Villanova is interesting. Jay Wright took one look at where college hoops was heading and peaced the fork out. They'll never reach the level they hit in the mid 2010s (four straight 32-plus win seasons) again. Outside of a blip in the mid 2000s, Georgetown has been decidedly mediocre. Same with DePaul, Seton Hall, and Providence.
 
I don't see how a lot of these basketball-only private schools are going to be competitive on a national level in the long run. Villanova has a recent run of championships to dine out on a bit longer and Pitino has shocked St. John's back to life. Places like Gonzaga, Creighton and Dayton make it work because they are the star attraction in isolated "bigger than you'd think" cities. But those are exceptions to the rule. Much of the A-10 and the back half of the Big East probably can't hope for more than a once in a generation March Madness run going forward.

St. John's revival is as much about billionaire alum Mike Repole giving Pitino a blank check in NIL money as it is about Pitino himself. Though, to be fair, Repole wasn't opening his checkbook as generously for Mike Anderson.

The Big East schools might be OK with the new revenue sharing model. Several of the projections I've seen tossed around, it seems like they should be able to stay on par - maybe even slightly ahead of - the expected revenue allotments of the P4 schools going to basketball since we know most will spend on football first.

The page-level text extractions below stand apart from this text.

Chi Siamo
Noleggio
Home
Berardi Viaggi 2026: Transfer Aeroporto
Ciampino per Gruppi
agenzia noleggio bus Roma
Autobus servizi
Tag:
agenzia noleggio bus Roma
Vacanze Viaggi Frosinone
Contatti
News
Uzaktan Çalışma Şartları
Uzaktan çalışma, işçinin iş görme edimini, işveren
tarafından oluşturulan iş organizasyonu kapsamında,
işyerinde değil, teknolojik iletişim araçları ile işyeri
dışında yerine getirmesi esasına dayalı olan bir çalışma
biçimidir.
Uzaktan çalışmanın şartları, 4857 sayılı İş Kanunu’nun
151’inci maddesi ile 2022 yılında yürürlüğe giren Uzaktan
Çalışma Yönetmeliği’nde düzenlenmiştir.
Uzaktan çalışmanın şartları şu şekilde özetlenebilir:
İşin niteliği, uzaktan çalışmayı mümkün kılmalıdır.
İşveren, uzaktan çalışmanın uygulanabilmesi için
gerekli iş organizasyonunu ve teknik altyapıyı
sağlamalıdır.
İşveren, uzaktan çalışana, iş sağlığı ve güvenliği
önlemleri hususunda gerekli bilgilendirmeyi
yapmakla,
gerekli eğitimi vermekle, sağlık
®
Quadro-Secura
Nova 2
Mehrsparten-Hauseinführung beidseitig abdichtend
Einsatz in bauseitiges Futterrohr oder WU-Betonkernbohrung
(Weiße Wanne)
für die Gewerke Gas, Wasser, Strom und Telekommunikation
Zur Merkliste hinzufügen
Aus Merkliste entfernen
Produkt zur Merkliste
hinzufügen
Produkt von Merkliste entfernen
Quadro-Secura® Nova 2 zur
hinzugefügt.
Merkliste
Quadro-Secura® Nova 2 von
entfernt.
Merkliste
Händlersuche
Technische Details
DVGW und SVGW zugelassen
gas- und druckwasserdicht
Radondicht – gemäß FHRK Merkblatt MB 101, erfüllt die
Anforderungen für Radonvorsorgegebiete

As a long-time Butler fan, I'm anxious about it though. There's no basketball loving billionaire alum coming to save the program and last off-season's NIL/transfer portal carousel was disasterous for the team. Still, I think the Big East schools, at least, are in better position to remain competitive than say a Wake Forest, BC or TCU just because they don't have to compete with the football team for their portion of the revenue sharing pot.
 
Private schools are going to have major issues with the House settlement. They can't just add $20 million to the annual budgets out of thin air. Public schools have more options to water down the pain. Private schools, like Boston College, who also sponsor football at the major level are going to be especially hard hit.

Add in the enrollment cliff, and it's going to be a rough go for private schools athletic departments.